Michael Steele, Newt Gingrich Duking It Out To Be RNC Chief
My guess is Gingrich gets it because he’s higher profile and better connected, but Steele should be the man as far as I’m concerned.
A battle to take the reins of the Republican National Committee is taking off between former House Speaker Newt Gingrich and former Maryland Lieutenant Gov. Michael Steele.
Republicans close to each man say they are intent on ousting Mike Duncan when his tenure ends in January and to insert themselves to articulate a counter-agenda to President-elect Barack Obama´s administration.
A bevy of backers for each man, neither of whom is an RNC member, have been burning up the phone lines and firing off e-mails as they try to sway the 168 RNC members in the wake of the second consecutive drubbing of Republicans at the polls.
After the Republicans lost ground in the 2006 election Steele should have been the pick (and we should have picked different leadership in Congress as well, for that matter).
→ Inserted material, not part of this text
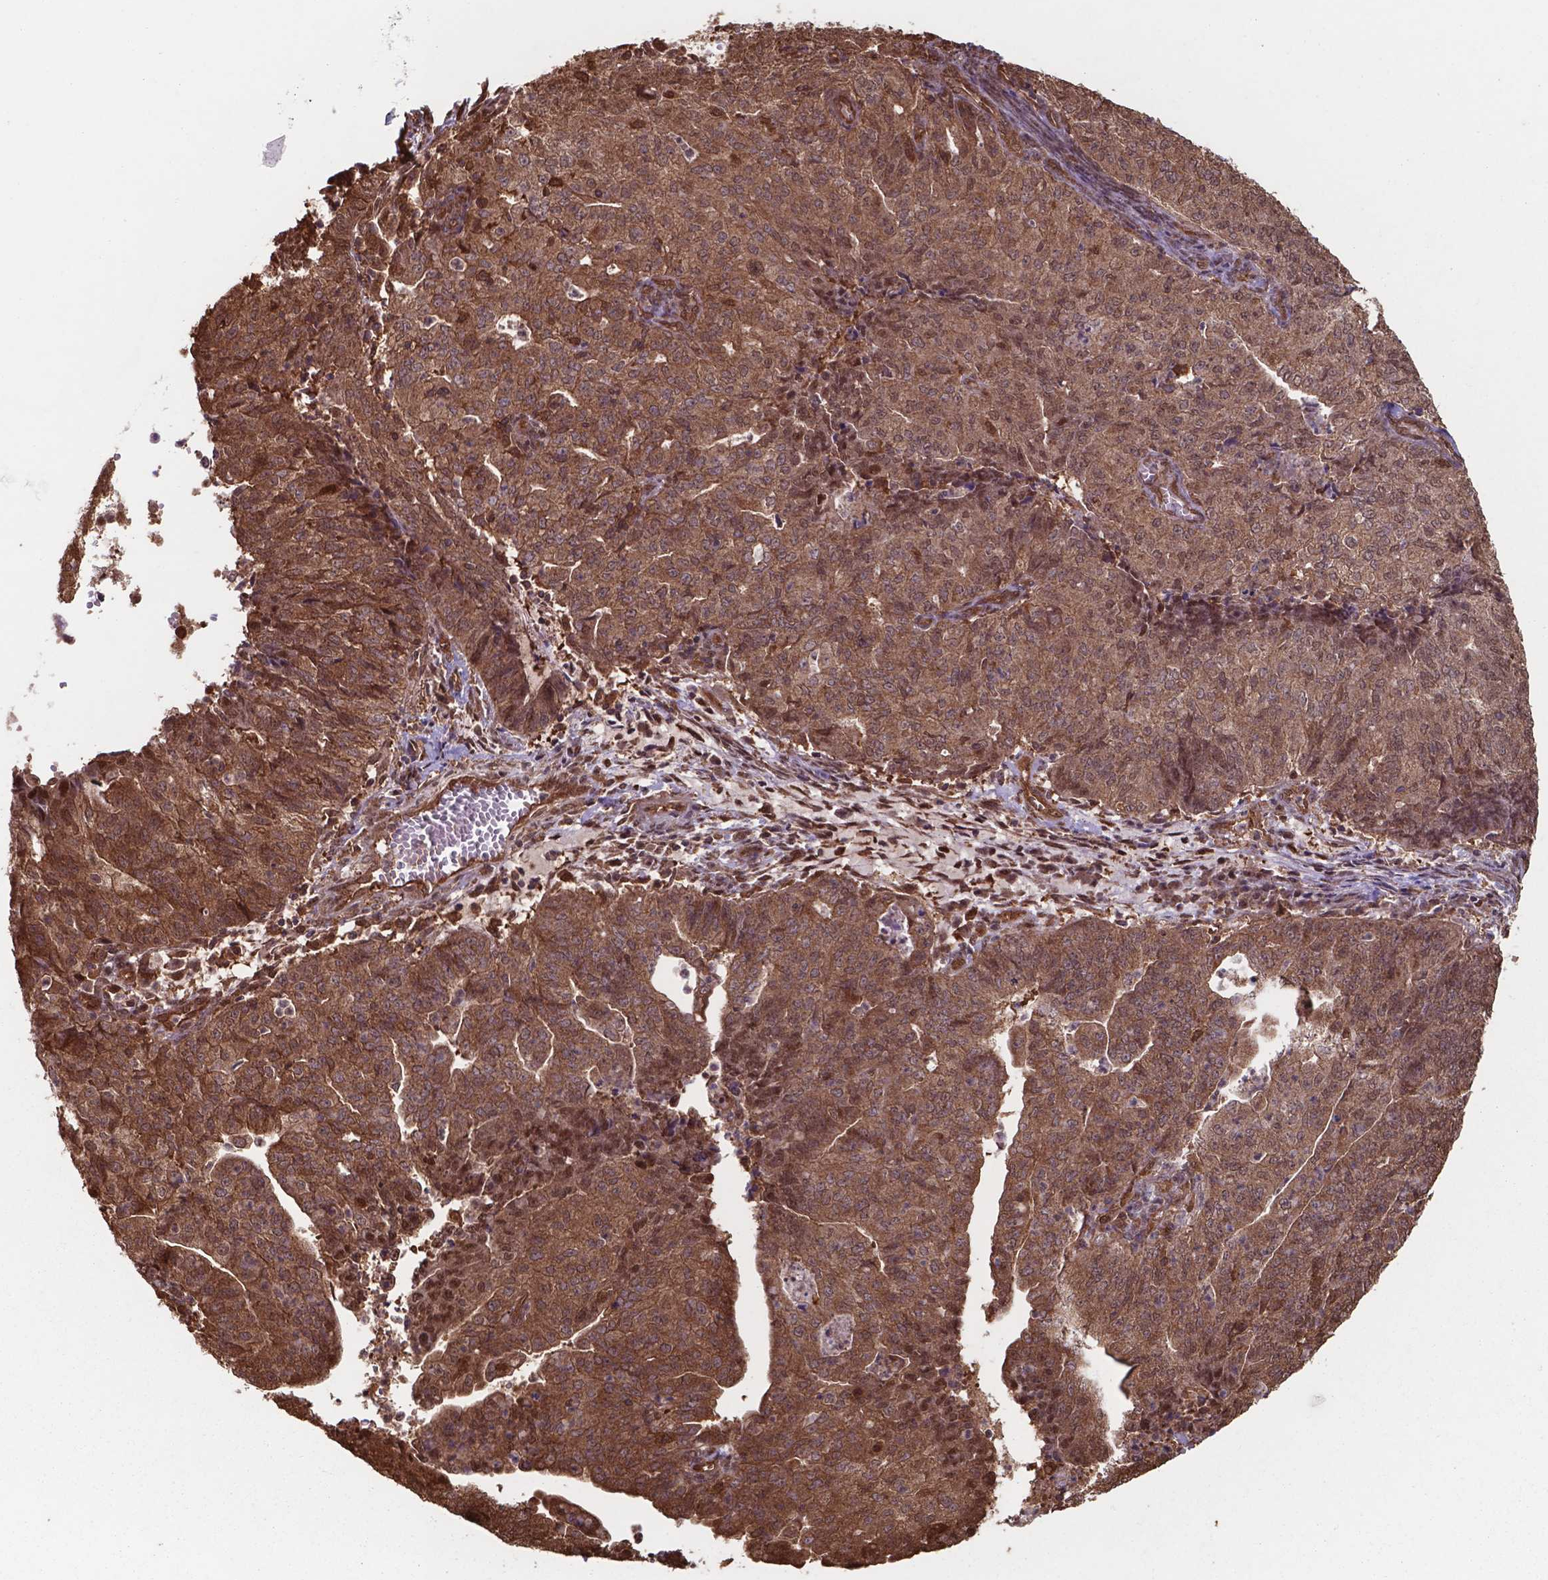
{"staining": {"intensity": "moderate", "quantity": ">75%", "location": "cytoplasmic/membranous,nuclear"}, "tissue": "endometrial cancer", "cell_type": "Tumor cells", "image_type": "cancer", "snomed": [{"axis": "morphology", "description": "Adenocarcinoma, NOS"}, {"axis": "topography", "description": "Endometrium"}], "caption": "Brown immunohistochemical staining in endometrial cancer (adenocarcinoma) demonstrates moderate cytoplasmic/membranous and nuclear expression in about >75% of tumor cells. (IHC, brightfield microscopy, high magnification).", "gene": "CHP2", "patient": {"sex": "female", "age": 82}}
Picking Steele, a staunch conservative, instead of Senator Mel Martinez (a not-very-conservative pro-amnesty guy not at all unlike McCain himself in his policy outlook) would have singled to the party then that Republicans had gotten the message on election day and would be taking a new direction.
But the RNC didn’t pick Steele. The RNC picked Martinez, signaling to the conservative base that they’d be getting more of the same big-government Republicanism for the next two years, and now the GOP has paid the price in yet another electon.
In the here and now, both Steele and Gingrich would probably be good choices to bring the party back to its conservative roots. But I prefer Steele over Gingrich. Gingrich endorsed the bailout, for one thing, and has spent far too much time of late flirting with the global warming crowd. Plus, he carries with him a lot of political baggage from his days as House leader.
Better to make it Steele. and a fresh start.